The termination of the interview left them on sufficiently good terms.

Janey went home with a story to tell.

"She's crossed th' seas," she said, "an' lived i' furrin parts. She's getten queer ways an' she stares at a body—but I loike her fur aw that."

"Been i' furrin parts!" exclaimed Mrs. Briarley. "Bless us! No wonder th' poor thing's a bit heathenish. Hast tha ivver seed her at Chapel, Jane Ann?"

The fact that she had not been seen at chapel awakened grave misgivings as to the possible presence of popery and the "scarlet woman," which objectionable female figured largely and in most unpleasant guise in the discourses of Brother Hixon.

"Theer's no knowin' what th' poor lass has been browt up to," said the good matron, "livin' reet under th' Pope's nose an' nivver darin' to say her soul's her own. I nivver had no notion o' them furrin parts mysen. Gie me Lancashire."

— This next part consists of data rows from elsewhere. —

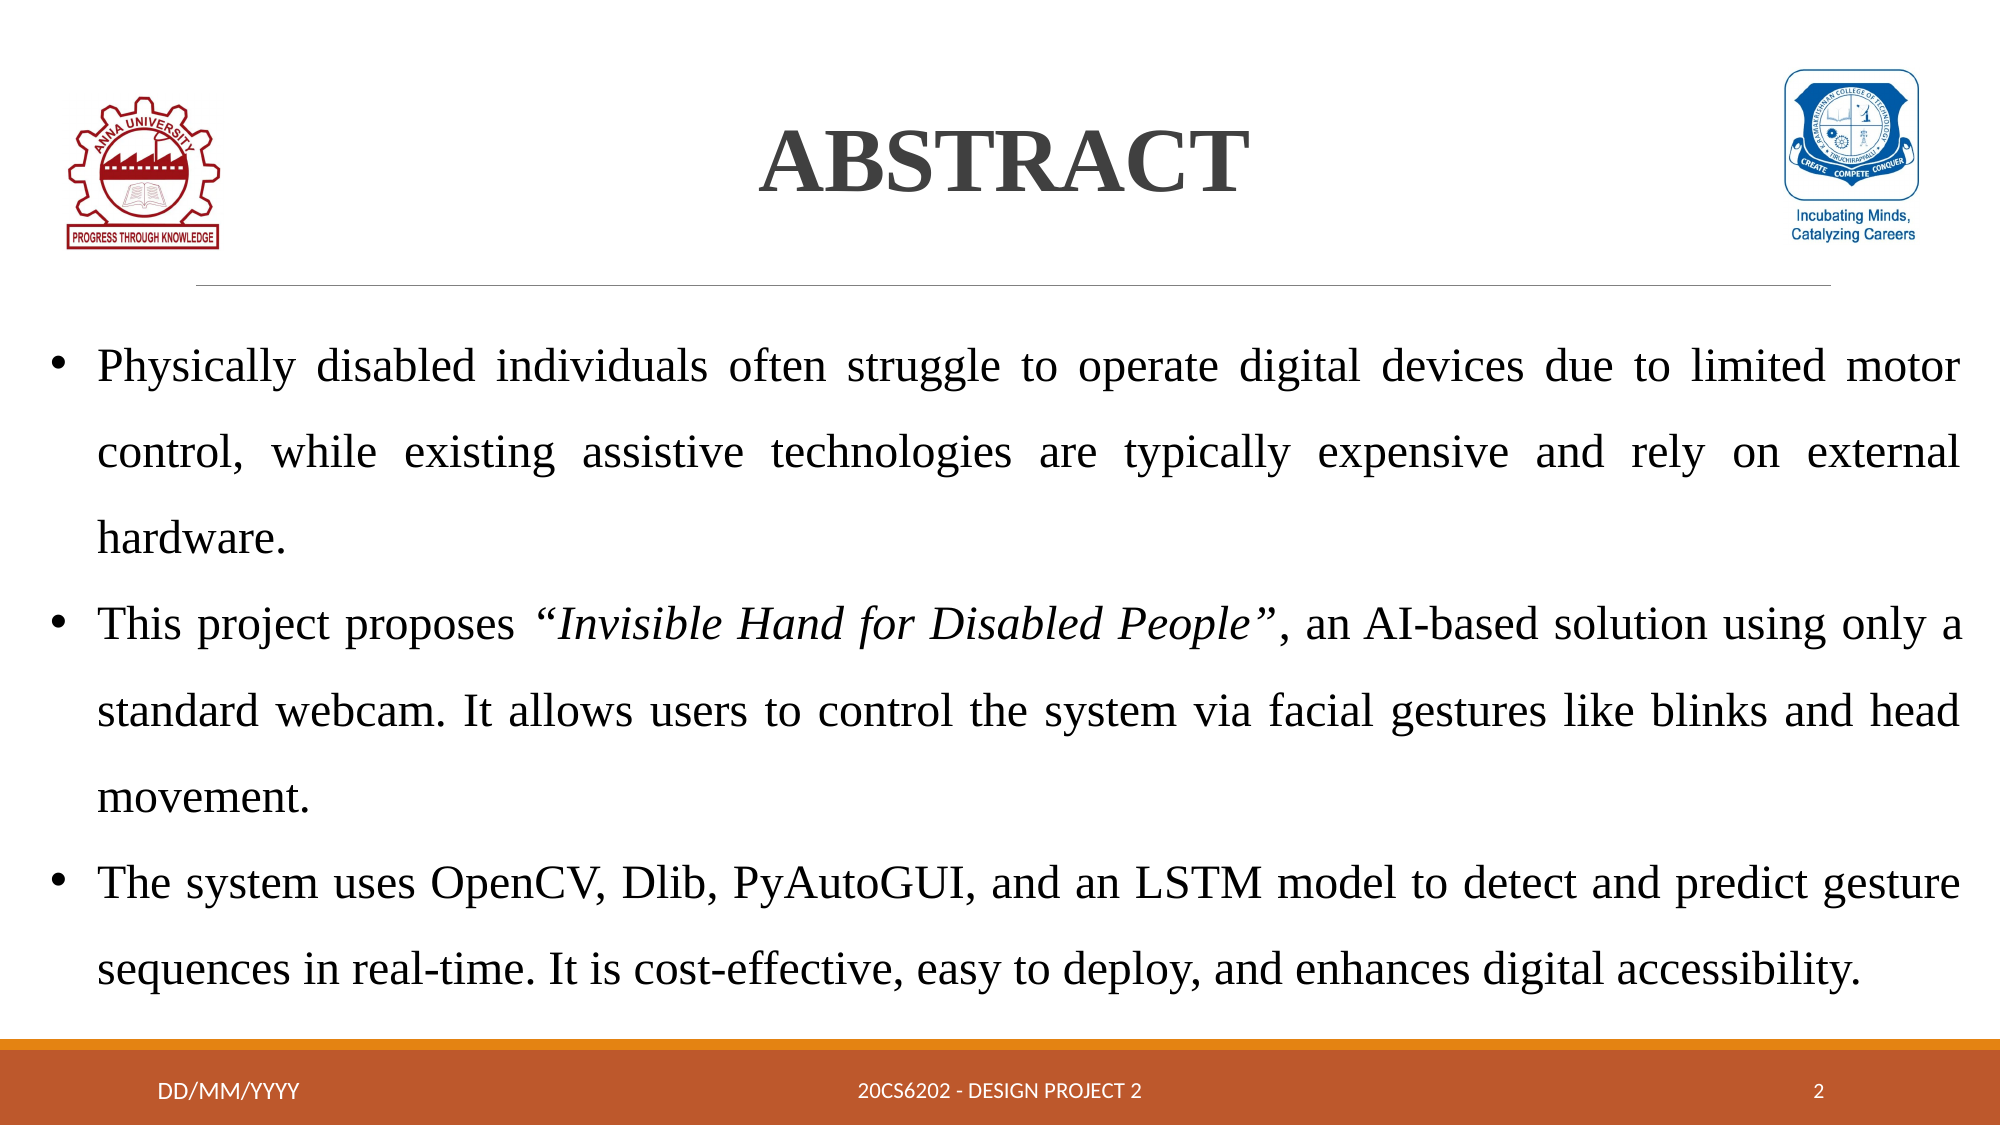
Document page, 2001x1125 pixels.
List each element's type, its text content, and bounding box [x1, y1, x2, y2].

picture [62, 93, 224, 251]
text_box Physically disabled individuals often struggle to operate digital devices due to limited motor control, while existing assistive technologies are typically expensive and rely on external hardware. This project proposes “Invisible Hand for Disabled People”, an AI-based solution using only a standard webcam. It allows users to control the system via facial gestures like blinks and head movement. The system uses OpenCV, Dlib, PyAutoGUI, and an LSTM model to detect and predict gesture sequences in real-time. It is cost-effective, easy to deploy, and enhances digital accessibility. [35, 297, 1979, 1002]
title ABSTRACT [180, 47, 1830, 285]
picture [1782, 67, 1921, 246]
footer 20CS6202 - DESIGN PROJECT 2 [604, 1059, 1396, 1120]
slide_number 2 [1624, 1059, 1840, 1120]
text_box DD/MM/YYYY [142, 1066, 532, 1112]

But the next week the girl made her visit to the chapel and sat throughout the sermon with her steadfast black eyes fixed upon the Reverend Mr. Hixon. Once, during a moment of inflammatory eloquence, that gentleman, suddenly becoming conscious of her gaze, stopped with a start and with difficulty regained his equilibrium, though Christian did not flinch at all, or seem to observe his alarm and confusion.

She cultivated Janey with an odd persistence after this.